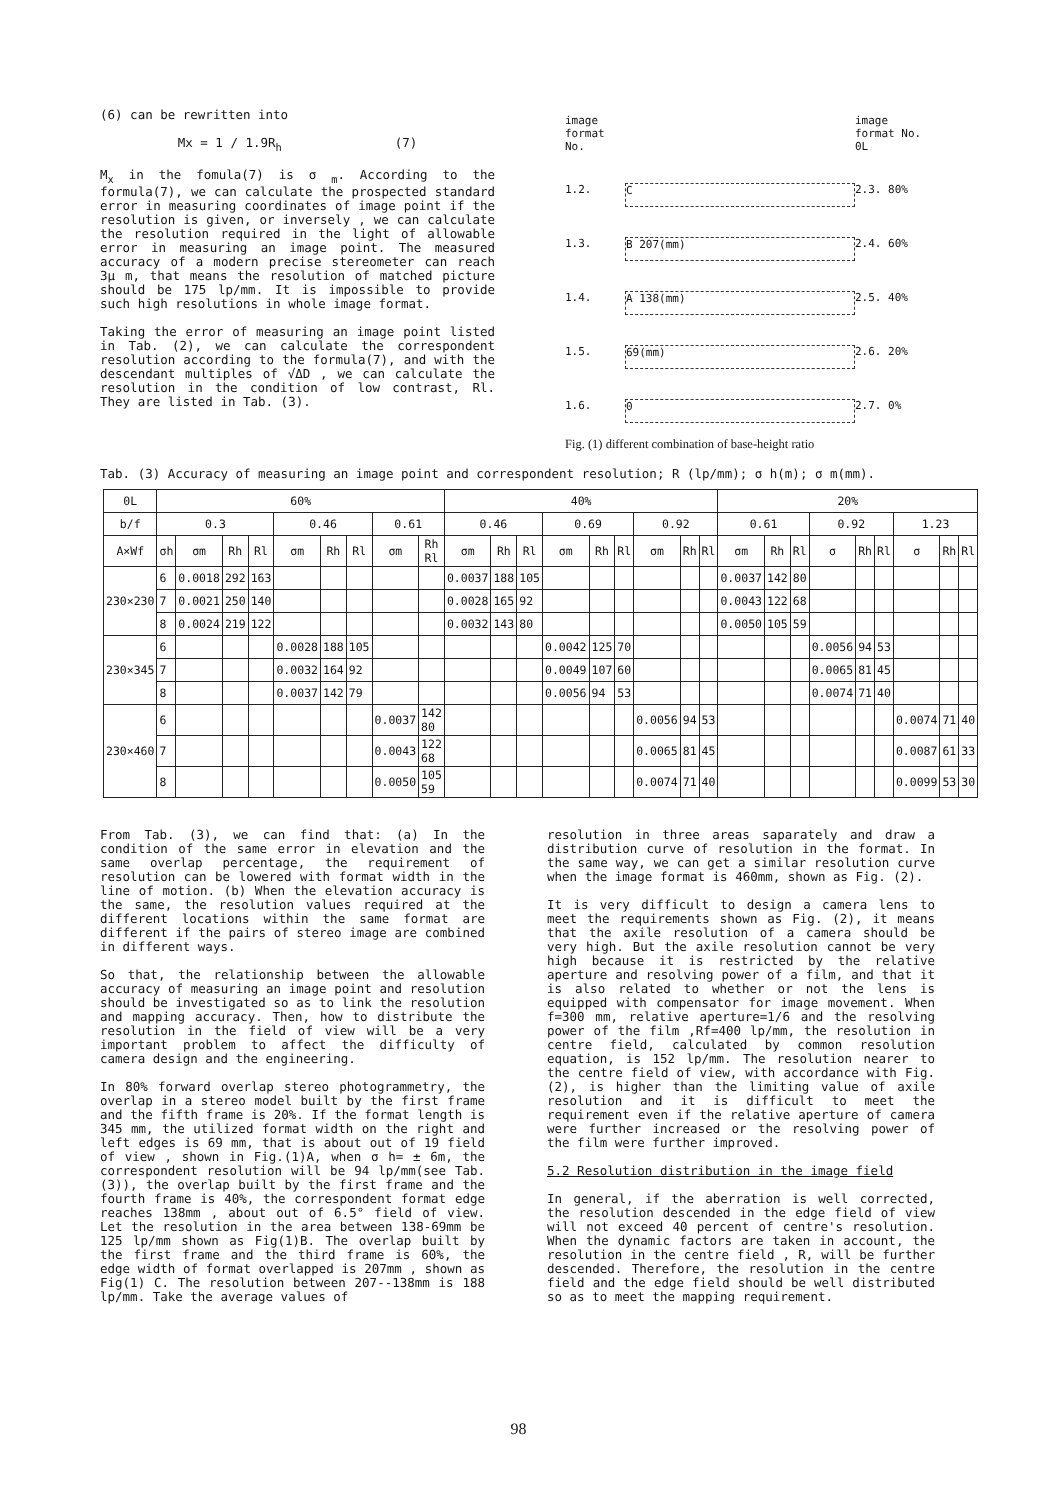(6) can be rewritten into
Mx = 1 / 1.9R<sub>h</sub> (7)
M<sub>x</sub> in the fomula(7) is σ <sub>m</sub>. According to the formula(7), we can calculate the prospected standard error in measuring coordinates of image point if the resolution is given, or inversely , we can calculate the resolution required in the light of allowable error in measuring an image point. The measured accuracy of a modern precise stereometer can reach 3μ m, that means the resolution of matched picture should be 175 lp/mm. It is impossible to provide such high resolutions in whole image format.
Taking the error of measuring an image point listed in Tab. (2), we can calculate the correspondent resolution according to the formula(7), and with the descendant multiples of √ΔD , we can calculate the resolution in the condition of low contrast, Rl. They are listed in Tab. (3).
image
format No.
image
format No. 0L
1.2.
C
2.3. 80%
1.3.
B 207(mm)
2.4. 60%
1.4.
A 138(mm)
2.5. 40%
1.5.
69(mm)
2.6. 20%
1.6.
0
2.7. 0%
Fig. (1) different combination of base-height ratio
Tab. (3) Accuracy of measuring an image point and correspondent resolution; R (lp/mm); σ h(m); σ m(mm).
| 0L | 60% | | | | | | | | | 40% | | | | | | | | | 20% | | | | | | | | |
| --- | --- | --- | --- | --- | --- | --- | --- | --- | --- | --- | --- | --- | --- | --- | --- | --- | --- | --- | --- | --- | --- | --- | --- | --- | --- | --- | --- |
| b/f | 0.3 | | | | 0.46 | | | 0.61 | | 0.46 | | | 0.69 | | | 0.92 | | | 0.61 | | | 0.92 | | | 1.23 | | |
| A×Wf | σh | σm | Rh | Rl | σm | Rh | Rl | σm | Rh Rl | σm | Rh | Rl | σm | Rh | Rl | σm | Rh | Rl | σm | Rh | Rl | σ | Rh | Rl | σ | Rh | Rl |
| 230×230 | 6 | 0.0018 | 292 | 163 | | | | | | 0.0037 | 188 | 105 | | | | | | | 0.0037 | 142 | 80 | | | | | | |
| | 7 | 0.0021 | 250 | 140 | | | | | | 0.0028 | 165 | 92 | | | | | | | 0.0043 | 122 | 68 | | | | | | |
| | 8 | 0.0024 | 219 | 122 | | | | | | 0.0032 | 143 | 80 | | | | | | | 0.0050 | 105 | 59 | | | | | | |
| 230×345 | 6 | | | | 0.0028 | 188 | 105 | | | | | | 0.0042 | 125 | 70 | | | | | | | 0.0056 | 94 | 53 | | | |
| | 7 | | | | 0.0032 | 164 | 92 | | | | | | 0.0049 | 107 | 60 | | | | | | | 0.0065 | 81 | 45 | | | |
| | 8 | | | | 0.0037 | 142 | 79 | | | | | | 0.0056 | 94 | 53 | | | | | | | 0.0074 | 71 | 40 | | | |
| 230×460 | 6 | | | | | | | 0.0037 | 142 80 | | | | | | | 0.0056 | 94 | 53 | | | | | | | 0.0074 | 71 | 40 |
| | 7 | | | | | | | 0.0043 | 122 68 | | | | | | | 0.0065 | 81 | 45 | | | | | | | 0.0087 | 61 | 33 |
| | 8 | | | | | | | 0.0050 | 105 59 | | | | | | | 0.0074 | 71 | 40 | | | | | | | 0.0099 | 53 | 30 |
From Tab. (3), we can find that: (a) In the condition of the same error in elevation and the same overlap percentage, the requirement of resolution can be lowered with format width in the line of motion. (b) When the elevation accuracy is the same, the resolution values required at the different locations within the same format are different if the pairs of stereo image are combined in different ways.
So that, the relationship between the allowable accuracy of measuring an image point and resolution should be investigated so as to link the resolution and mapping accuracy. Then, how to distribute the resolution in the field of view will be a very important problem to affect the difficulty of camera design and the engineering.
In 80% forward overlap stereo photogrammetry, the overlap in a stereo model built by the first frame and the fifth frame is 20%. If the format length is 345 mm, the utilized format width on the right and left edges is 69 mm, that is about out of 19 field of view , shown in Fig.(1)A, when σ h= ± 6m, the correspondent resolution will be 94 lp/mm(see Tab.(3)), the overlap built by the first frame and the fourth frame is 40%, the correspondent format edge reaches 138mm , about out of 6.5° field of view. Let the resolution in the area between 138-69mm be 125 lp/mm shown as Fig(1)B. The overlap built by the first frame and the third frame is 60%, the edge width of format overlapped is 207mm , shown as Fig(1) C. The resolution between 207--138mm is 188 lp/mm. Take the average values of
resolution in three areas saparately and draw a distribution curve of resolution in the format. In the same way, we can get a similar resolution curve when the image format is 460mm, shown as Fig. (2).
It is very difficult to design a camera lens to meet the requirements shown as Fig. (2), it means that the axile resolution of a camera should be very high. But the axile resolution cannot be very high because it is restricted by the relative aperture and resolving power of a film, and that it is also related to whether or not the lens is equipped with compensator for image movement. When f=300 mm, relative aperture=1/6 and the resolving power of the film ,Rf=400 lp/mm, the resolution in centre field, calculated by common resolution equation, is 152 lp/mm. The resolution nearer to the centre field of view, with accordance with Fig.(2), is higher than the limiting value of axile resolution and it is difficult to meet the requirement even if the relative aperture of camera were further increased or the resolving power of the film were further improved.
5.2 Resolution distribution in the image field
In general, if the aberration is well corrected, the resolution descended in the edge field of view will not exceed 40 percent of centre's resolution. When the dynamic factors are taken in account, the resolution in the centre field , R, will be further descended. Therefore, the resolution in the centre field and the edge field should be well distributed so as to meet the mapping requirement.
98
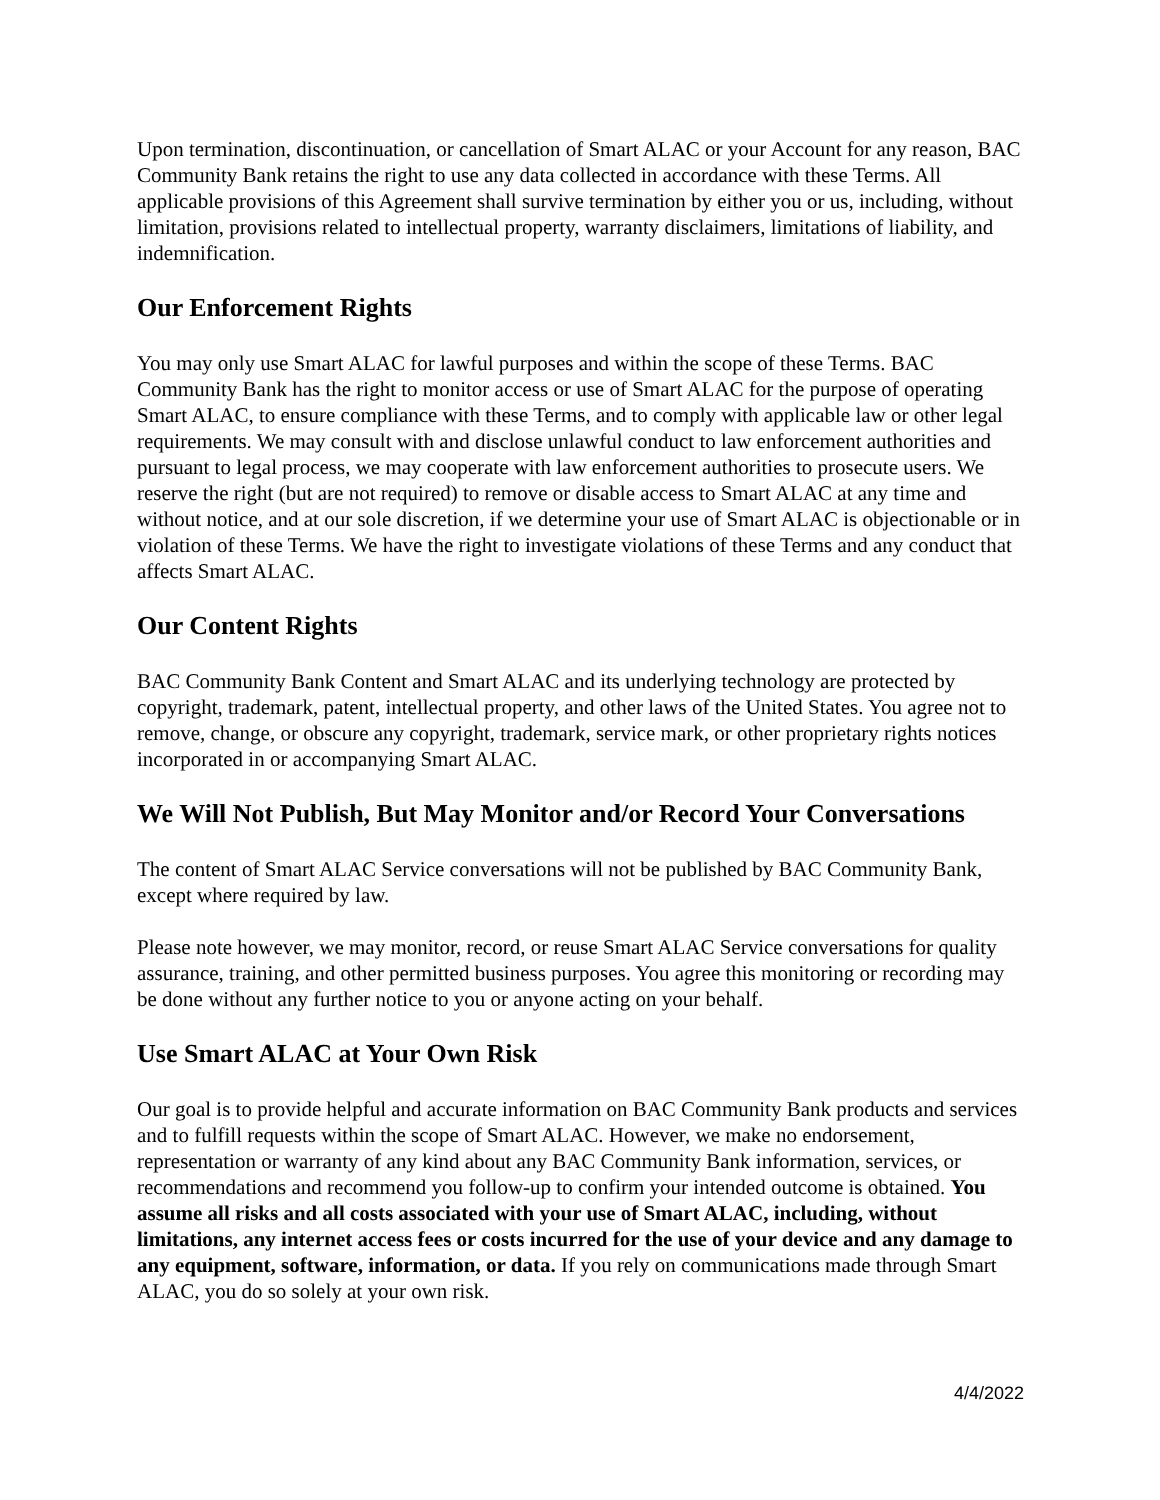Upon termination, discontinuation, or cancellation of Smart ALAC or your Account for any reason, BAC Community Bank retains the right to use any data collected in accordance with these Terms. All applicable provisions of this Agreement shall survive termination by either you or us, including, without limitation, provisions related to intellectual property, warranty disclaimers, limitations of liability, and indemnification.
Our Enforcement Rights
You may only use Smart ALAC for lawful purposes and within the scope of these Terms. BAC Community Bank has the right to monitor access or use of Smart ALAC for the purpose of operating Smart ALAC, to ensure compliance with these Terms, and to comply with applicable law or other legal requirements. We may consult with and disclose unlawful conduct to law enforcement authorities and pursuant to legal process, we may cooperate with law enforcement authorities to prosecute users. We reserve the right (but are not required) to remove or disable access to Smart ALAC at any time and without notice, and at our sole discretion, if we determine your use of Smart ALAC is objectionable or in violation of these Terms. We have the right to investigate violations of these Terms and any conduct that affects Smart ALAC.
Our Content Rights
BAC Community Bank Content and Smart ALAC and its underlying technology are protected by copyright, trademark, patent, intellectual property, and other laws of the United States. You agree not to remove, change, or obscure any copyright, trademark, service mark, or other proprietary rights notices incorporated in or accompanying Smart ALAC.
We Will Not Publish, But May Monitor and/or Record Your Conversations
The content of Smart ALAC Service conversations will not be published by BAC Community Bank, except where required by law.
Please note however, we may monitor, record, or reuse Smart ALAC Service conversations for quality assurance, training, and other permitted business purposes. You agree this monitoring or recording may be done without any further notice to you or anyone acting on your behalf.
Use Smart ALAC at Your Own Risk
Our goal is to provide helpful and accurate information on BAC Community Bank products and services and to fulfill requests within the scope of Smart ALAC. However, we make no endorsement, representation or warranty of any kind about any BAC Community Bank information, services, or recommendations and recommend you follow-up to confirm your intended outcome is obtained. You assume all risks and all costs associated with your use of Smart ALAC, including, without limitations, any internet access fees or costs incurred for the use of your device and any damage to any equipment, software, information, or data. If you rely on communications made through Smart ALAC, you do so solely at your own risk.
4/4/2022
──────────────────────────────
◆ THE TASK: Once the pictures are set aside, repeat the remaining data word for word.

◆ ANSWER SECTION:
(6) can be rewritten into
Mx = 1 / 1.9R<sub>h</sub> (7)
M<sub>x</sub> in the fomula(7) is σ <sub>m</sub>. According to the formula(7), we can calculate the prospected standard error in measuring coordinates of image point if the resolution is given, or inversely , we can calculate the resolution required in the light of allowable error in measuring an image point. The measured accuracy of a modern precise stereometer can reach 3μ m, that means the resolution of matched picture should be 175 lp/mm. It is impossible to provide such high resolutions in whole image format.
Taking the error of measuring an image point listed in Tab. (2), we can calculate the correspondent resolution according to the formula(7), and with the descendant multiples of √ΔD , we can calculate the resolution in the condition of low contrast, Rl. They are listed in Tab. (3).
image
format No.
image
format No. 0L
1.2.
C
2.3. 80%
1.3.
B 207(mm)
2.4. 60%
1.4.
A 138(mm)
2.5. 40%
1.5.
69(mm)
2.6. 20%
1.6.
0
2.7. 0%
Fig. (1) different combination of base-height ratio
Tab. (3) Accuracy of measuring an image point and correspondent resolution; R (lp/mm); σ h(m); σ m(mm).
| 0L | 60% | | | | | | | | | 40% | | | | | | | | | 20% | | | | | | | | |
| --- | --- | --- | --- | --- | --- | --- | --- | --- | --- | --- | --- | --- | --- | --- | --- | --- | --- | --- | --- | --- | --- | --- | --- | --- | --- | --- | --- |
| b/f | 0.3 | | | | 0.46 | | | 0.61 | | 0.46 | | | 0.69 | | | 0.92 | | | 0.61 | | | 0.92 | | | 1.23 | | |
| A×Wf | σh | σm | Rh | Rl | σm | Rh | Rl | σm | Rh Rl | σm | Rh | Rl | σm | Rh | Rl | σm | Rh | Rl | σm | Rh | Rl | σ | Rh | Rl | σ | Rh | Rl |
| 230×230 | 6 | 0.0018 | 292 | 163 | | | | | | 0.0037 | 188 | 105 | | | | | | | 0.0037 | 142 | 80 | | | | | | |
| | 7 | 0.0021 | 250 | 140 | | | | | | 0.0028 | 165 | 92 | | | | | | | 0.0043 | 122 | 68 | | | | | | |
| | 8 | 0.0024 | 219 | 122 | | | | | | 0.0032 | 143 | 80 | | | | | | | 0.0050 | 105 | 59 | | | | | | |
| 230×345 | 6 | | | | 0.0028 | 188 | 105 | | | | | | 0.0042 | 125 | 70 | | | | | | | 0.0056 | 94 | 53 | | | |
| | 7 | | | | 0.0032 | 164 | 92 | | | | | | 0.0049 | 107 | 60 | | | | | | | 0.0065 | 81 | 45 | | | |
| | 8 | | | | 0.0037 | 142 | 79 | | | | | | 0.0056 | 94 | 53 | | | | | | | 0.0074 | 71 | 40 | | | |
| 230×460 | 6 | | | | | | | 0.0037 | 142 80 | | | | | | | 0.0056 | 94 | 53 | | | | | | | 0.0074 | 71 | 40 |
| | 7 | | | | | | | 0.0043 | 122 68 | | | | | | | 0.0065 | 81 | 45 | | | | | | | 0.0087 | 61 | 33 |
| | 8 | | | | | | | 0.0050 | 105 59 | | | | | | | 0.0074 | 71 | 40 | | | | | | | 0.0099 | 53 | 30 |
From Tab. (3), we can find that: (a) In the condition of the same error in elevation and the same overlap percentage, the requirement of resolution can be lowered with format width in the line of motion. (b) When the elevation accuracy is the same, the resolution values required at the different locations within the same format are different if the pairs of stereo image are combined in different ways.
So that, the relationship between the allowable accuracy of measuring an image point and resolution should be investigated so as to link the resolution and mapping accuracy. Then, how to distribute the resolution in the field of view will be a very important problem to affect the difficulty of camera design and the engineering.
In 80% forward overlap stereo photogrammetry, the overlap in a stereo model built by the first frame and the fifth frame is 20%. If the format length is 345 mm, the utilized format width on the right and left edges is 69 mm, that is about out of 19 field of view , shown in Fig.(1)A, when σ h= ± 6m, the correspondent resolution will be 94 lp/mm(see Tab.(3)), the overlap built by the first frame and the fourth frame is 40%, the correspondent format edge reaches 138mm , about out of 6.5° field of view. Let the resolution in the area between 138-69mm be 125 lp/mm shown as Fig(1)B. The overlap built by the first frame and the third frame is 60%, the edge width of format overlapped is 207mm , shown as Fig(1) C. The resolution between 207--138mm is 188 lp/mm. Take the average values of
resolution in three areas saparately and draw a distribution curve of resolution in the format. In the same way, we can get a similar resolution curve when the image format is 460mm, shown as Fig. (2).
It is very difficult to design a camera lens to meet the requirements shown as Fig. (2), it means that the axile resolution of a camera should be very high. But the axile resolution cannot be very high because it is restricted by the relative aperture and resolving power of a film, and that it is also related to whether or not the lens is equipped with compensator for image movement. When f=300 mm, relative aperture=1/6 and the resolving power of the film ,Rf=400 lp/mm, the resolution in centre field, calculated by common resolution equation, is 152 lp/mm. The resolution nearer to the centre field of view, with accordance with Fig.(2), is higher than the limiting value of axile resolution and it is difficult to meet the requirement even if the relative aperture of camera were further increased or the resolving power of the film were further improved.
5.2 Resolution distribution in the image field
In general, if the aberration is well corrected, the resolution descended in the edge field of view will not exceed 40 percent of centre's resolution. When the dynamic factors are taken in account, the resolution in the centre field , R, will be further descended. Therefore, the resolution in the centre field and the edge field should be well distributed so as to meet the mapping requirement.
98
Upon termination, discontinuation, or cancellation of Smart ALAC or your Account for any reason, BAC Community Bank retains the right to use any data collected in accordance with these Terms. All applicable provisions of this Agreement shall survive termination by either you or us, including, without limitation, provisions related to intellectual property, warranty disclaimers, limitations of liability, and indemnification.
Our Enforcement Rights
You may only use Smart ALAC for lawful purposes and within the scope of these Terms. BAC Community Bank has the right to monitor access or use of Smart ALAC for the purpose of operating Smart ALAC, to ensure compliance with these Terms, and to comply with applicable law or other legal requirements. We may consult with and disclose unlawful conduct to law enforcement authorities and pursuant to legal process, we may cooperate with law enforcement authorities to prosecute users. We reserve the right (but are not required) to remove or disable access to Smart ALAC at any time and without notice, and at our sole discretion, if we determine your use of Smart ALAC is objectionable or in violation of these Terms. We have the right to investigate violations of these Terms and any conduct that affects Smart ALAC.
Our Content Rights
BAC Community Bank Content and Smart ALAC and its underlying technology are protected by copyright, trademark, patent, intellectual property, and other laws of the United States. You agree not to remove, change, or obscure any copyright, trademark, service mark, or other proprietary rights notices incorporated in or accompanying Smart ALAC.
We Will Not Publish, But May Monitor and/or Record Your Conversations
The content of Smart ALAC Service conversations will not be published by BAC Community Bank, except where required by law.
Please note however, we may monitor, record, or reuse Smart ALAC Service conversations for quality assurance, training, and other permitted business purposes. You agree this monitoring or recording may be done without any further notice to you or anyone acting on your behalf.
Use Smart ALAC at Your Own Risk
Our goal is to provide helpful and accurate information on BAC Community Bank products and services and to fulfill requests within the scope of Smart ALAC. However, we make no endorsement, representation or warranty of any kind about any BAC Community Bank information, services, or recommendations and recommend you follow-up to confirm your intended outcome is obtained. You assume all risks and all costs associated with your use of Smart ALAC, including, without limitations, any internet access fees or costs incurred for the use of your device and any damage to any equipment, software, information, or data. If you rely on communications made through Smart ALAC, you do so solely at your own risk.
4/4/2022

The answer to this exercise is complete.